“My mother led in the bridegroom, it was Thursday night, and the cocks were already crowing, when we got married. Mrs Siedlarka took a silk rope and gold wedding rings. Then she joined us together. There were six wax candles burning. Siedlarka said to me, do you take this man, and I said nothing and I didn’t want to. But he said I take this woman, then immediately we danced back to back and I danced with my bridegroom. My stepmother danced with her partner, who was called Kazimierz. He played for us on the pipes.”
A cosy description of a wedding? Not quite, the bridegroom was the devil and the bride was eleven year old Dorota from Gniezno. Dorota continued,
“When he came to me, he hid me and did with me what he wanted, and he was cold.”
That was no honeymoon, but a reference to the way in which Polish witches were bound to the devil, not by a pact, but by sex with the devil, and the devil always had a cold penis. Dorota was tried in 1689, when witchcraft trials were coming to an end in western Europe and when Poland was just entering the peak of the persecution. Dorota was tried with her mother Zofia, in a particularly cruel but common case of trying both mothers and daughters, since being a witch was supposed to be hereditary. Dorota described her mother in the following way, after having consistently described her as her stepmother. “She gave birth to me, but I don’t regard her as my mother, because she never taught me the Our Father, and I pity a dog more than her.” A precocious case of teenage angst that was to have fatal consequences.
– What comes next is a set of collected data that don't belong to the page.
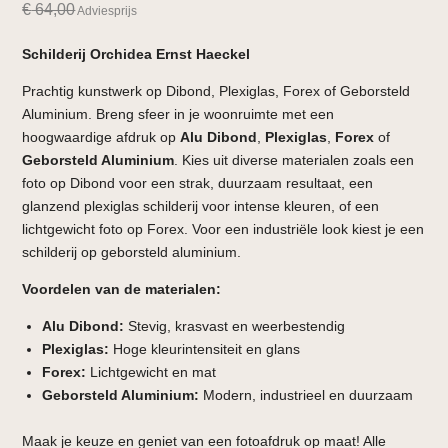
€
64,00
Adviesprijs
Schilderij Orchidea Ernst Haeckel
Prachtig kunstwerk op Dibond, Plexiglas, Forex of Geborsteld
Aluminium. Breng sfeer in je woonruimte met een
hoogwaardige afdruk op
Alu Dibond
,
Plexiglas
,
Forex
of
Geborsteld Aluminium
. Kies uit diverse materialen zoals een
foto op Dibond voor een strak, duurzaam resultaat, een
glanzend plexiglas schilderij voor intense kleuren, of een
lichtgewicht foto op Forex. Voor een industriële look kiest je een
schilderij op geborsteld aluminium.
Voordelen van de materialen:
Alu Dibond:
Stevig, krasvast en weerbestendig
Plexiglas:
Hoge kleurintensiteit en glans
Forex:
Lichtgewicht en mat
Geborsteld Aluminium:
Modern, industrieel en duurzaam
Maak je keuze en geniet van een fotoafdruk op maat! Alle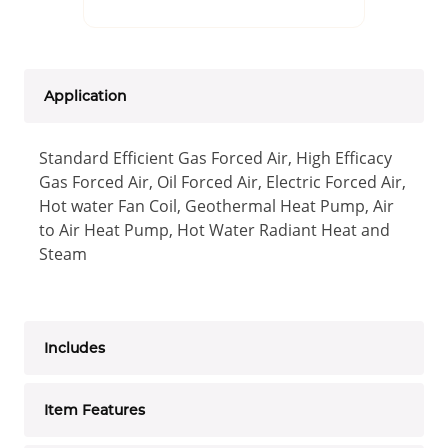
Application
Standard Efficient Gas Forced Air, High Efficacy
Gas Forced Air, Oil Forced Air, Electric Forced Air,
Hot water Fan Coil, Geothermal Heat Pump, Air
to Air Heat Pump, Hot Water Radiant Heat and
Steam
Includes
Item Features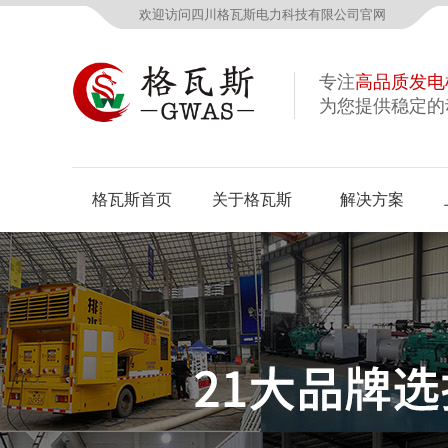
欢迎访问四川格瓦斯电力科技有限公司官网
专注
高品质发电
为您提供稳定的
格瓦斯首页
关于格瓦斯
解决方案
公司概况
资质荣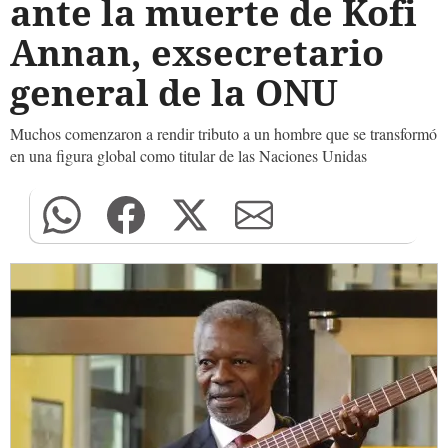
ante la muerte de Kofi
Annan, exsecretario
general de la ONU
Muchos comenzaron a rendir tributo a un hombre que se transformó
en una figura global como titular de las Naciones Unidas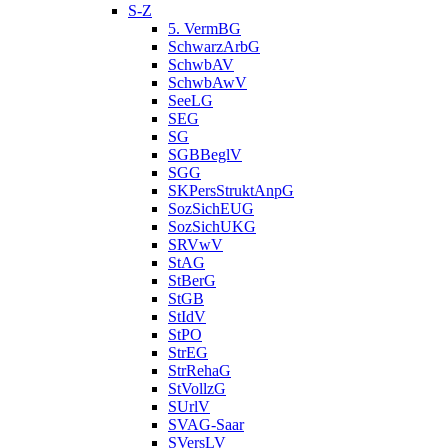
S-Z
5. VermBG
SchwarzArbG
SchwbAV
SchwbAwV
SeeLG
SEG
SG
SGBBeglV
SGG
SKPersStruktAnpG
SozSichEUG
SozSichUKG
SRVwV
StAG
StBerG
StGB
StIdV
StPO
StrEG
StrRehaG
StVollzG
SUrlV
SVAG-Saar
SVersLV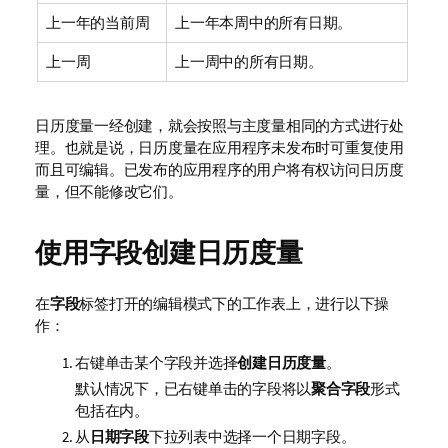
上一年的当前周
上一年本周中的所有日期。
上一周
上一周中的所有日期。
日历度量一经创建，就会按照与主度量相同的方式进行处
理。也就是说，日历度量在应用程序未发布时可重复使用
而且可编辑。已发布的应用程序的用户将有权访问日历度
量，但不能修改它们。
使用字段创建日历度量
在
字段
标签打开的编辑模式下的工作表上，进行以下操
作：
右键单击某个字段并选择
创建日历度量
。
默认情况下，已右键单击的字段将以
聚合字段
形式
包括在内。
从
日期字段
下拉列表中选择一个日期字段。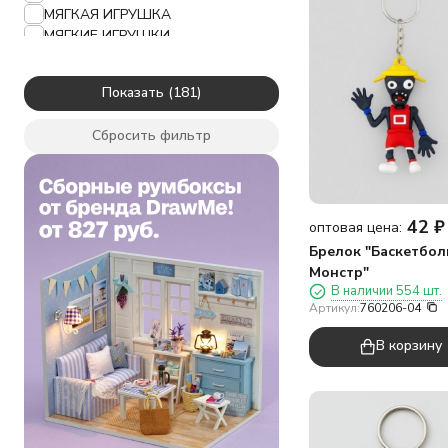
МЯГКАЯ ИГРУШКА
МЯГКИЕ ИГРУШКИ
НОСКИ
ОБЛОЖКА ДЛЯ ПАСПОРТА
Показать
ПЛАСТИКОВЫЙ ДЕРЖАТЕЛЬ ДЛЯ
КАРТ
Сбросить фильтр
ПОДСТАВКИ ДЛЯ ТЕЛЕФОНОВ
ПРАЗДНИЧНОЕ ОФОРМЛЕНИЕ
СВЕЧИ ДЛЯ ТОРТА
СЕРВИРОВКА СТОЛА
42
₽
СЛАДОСТИ
оптовая цена:
Брелок "Баскетбо
Монстр"
В наличии 554 шт.
Артикул:
760206-04
В корзину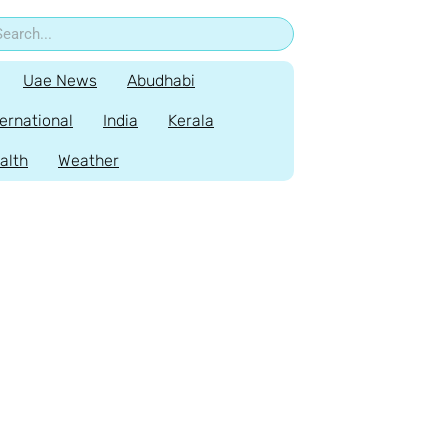
Uae News
Abudhabi
ternational
India
Kerala
alth
Weather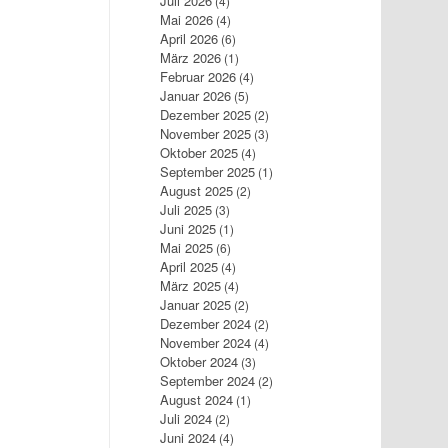
Juli 2026
(4)
Mai 2026
(4)
April 2026
(6)
März 2026
(1)
Februar 2026
(4)
Januar 2026
(5)
Dezember 2025
(2)
November 2025
(3)
Oktober 2025
(4)
September 2025
(1)
August 2025
(2)
Juli 2025
(3)
Juni 2025
(1)
Mai 2025
(6)
April 2025
(4)
März 2025
(4)
Januar 2025
(2)
Dezember 2024
(2)
November 2024
(4)
Oktober 2024
(3)
September 2024
(2)
August 2024
(1)
Juli 2024
(2)
Juni 2024
(4)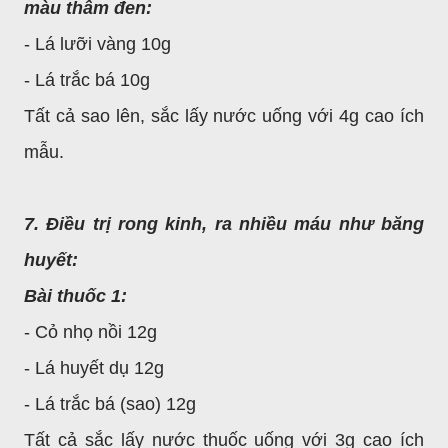
màu thẫm đen:
- Lá lưỡi vàng 10g
- Lá trắc bá 10g
Tất cả sao lên, sắc lấy nước uống với 4g cao ích
mẫu.
7. Điều trị rong kinh, ra nhiều máu như băng
huyết:
Bài thuốc 1:
- Cỏ nhọ nồi 12g
- Lá huyết dụ 12g
- Lá trắc bá (sao) 12g
Tất cả sắc lấy nước thuốc uống với 3g cao ích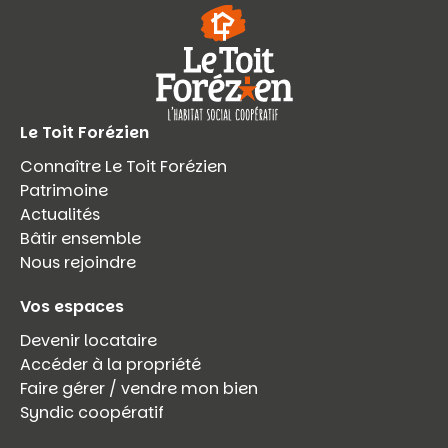
Le Toit Forézien
Connaître Le Toit Forézien
Patrimoine
Actualités
Bâtir ensemble
Nous rejoindre
Vos espaces
Devenir locataire
Accéder à la propriété
Faire gérer / vendre mon bien
Syndic coopératif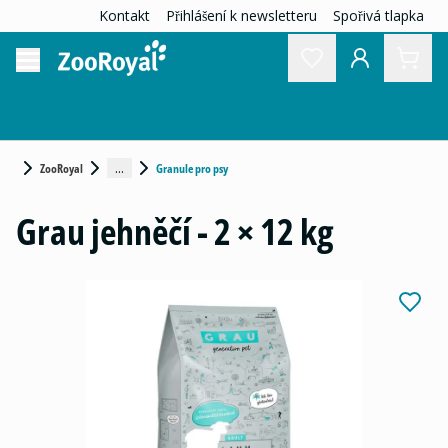
Kontakt
Přihlášení k newsletteru
Spořivá tlapka
...
ZooRoyal
Granule pro psy
Grau jehněčí - 2 × 12 kg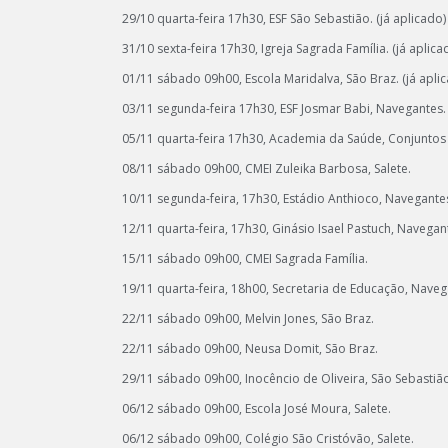
29/10 quarta-feira 17h30, ESF São Sebastião. (já aplicado)
31/10 sexta-feira 17h30, Igreja Sagrada Família. (já aplica
01/11 sábado 09h00, Escola Maridalva, São Braz. (já apli
03/11 segunda-feira 17h30, ESF Josmar Babi, Navegantes. 
05/11 quarta-feira 17h30, Academia da Saúde, Conjuntos
08/11 sábado 09h00, CMEI Zuleika Barbosa, Salete.
10/11 segunda-feira, 17h30, Estádio Anthioco, Navegante
12/11 quarta-feira, 17h30, Ginásio Isael Pastuch, Navegan
15/11 sábado 09h00, CMEI Sagrada Família.
19/11 quarta-feira, 18h00, Secretaria de Educação, Naveg
22/11 sábado 09h00, Melvin Jones, São Braz.
22/11 sábado 09h00, Neusa Domit, São Braz.
29/11 sábado 09h00, Inocêncio de Oliveira, São Sebastiã
06/12 sábado 09h00, Escola José Moura, Salete.
06/12 sábado 09h00, Colégio São Cristóvão, Salete.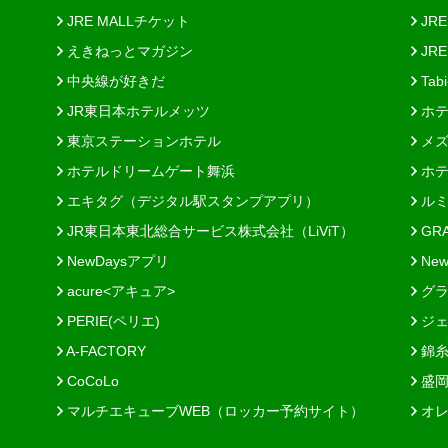
JRE MALLチケット
JR
えきねっとマガジン
JRE
中央線が好きだ
Tab
JR東日本ホテルメッツ
ホテ
東京ステーションホテル
メズ
ホテルドリームゲート舞浜
ホテ
エキタグ（デジタル駅スタンプアプリ）
ルミ
JR東日本東北総合サービス株式会社（LiViT）
GR
NewDaysアプリ
New
acure<アキュア>
グラ
PERIE(ペリエ)
ジェ
A-FACTORY
錦糸
CoCoLo
盛岡
マルチエキューブWEB（ロッカー予約サイト）
オレ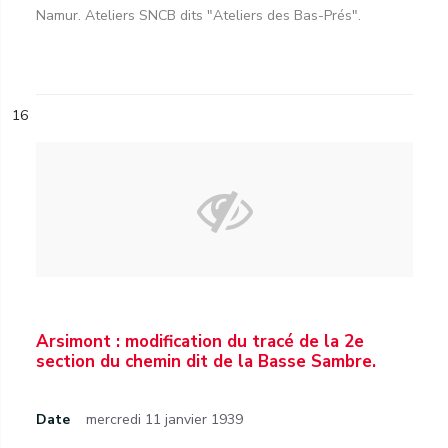
Namur. Ateliers SNCB dits "Ateliers des Bas-Prés".
16
Arsimont : modification du tracé de la 2e
section du chemin dit de la Basse Sambre.
Date
mercredi 11 janvier 1939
Even under the extreme stress of the trial, the mother Zofia denied that she was a witch, until she was tortured and then she swore on the image of the crucifix that:
“We danced, the devils took us home where we danced and had sex, just as with our husbands, three times and he was cold. Not everyday, just on Thursdays and we had sex at home, my husband felt nothing and knew nothing although it was at home, because the devil lay on the left side and my husband lay on the right.”
In fact, Zophia was her real mother and her father had died. The family had moved many times, making them obvious objects of suspicion in the local community, and probably poorer than their neighbours. These were merely some of the factors that made them more likely to be accused of witchcraft.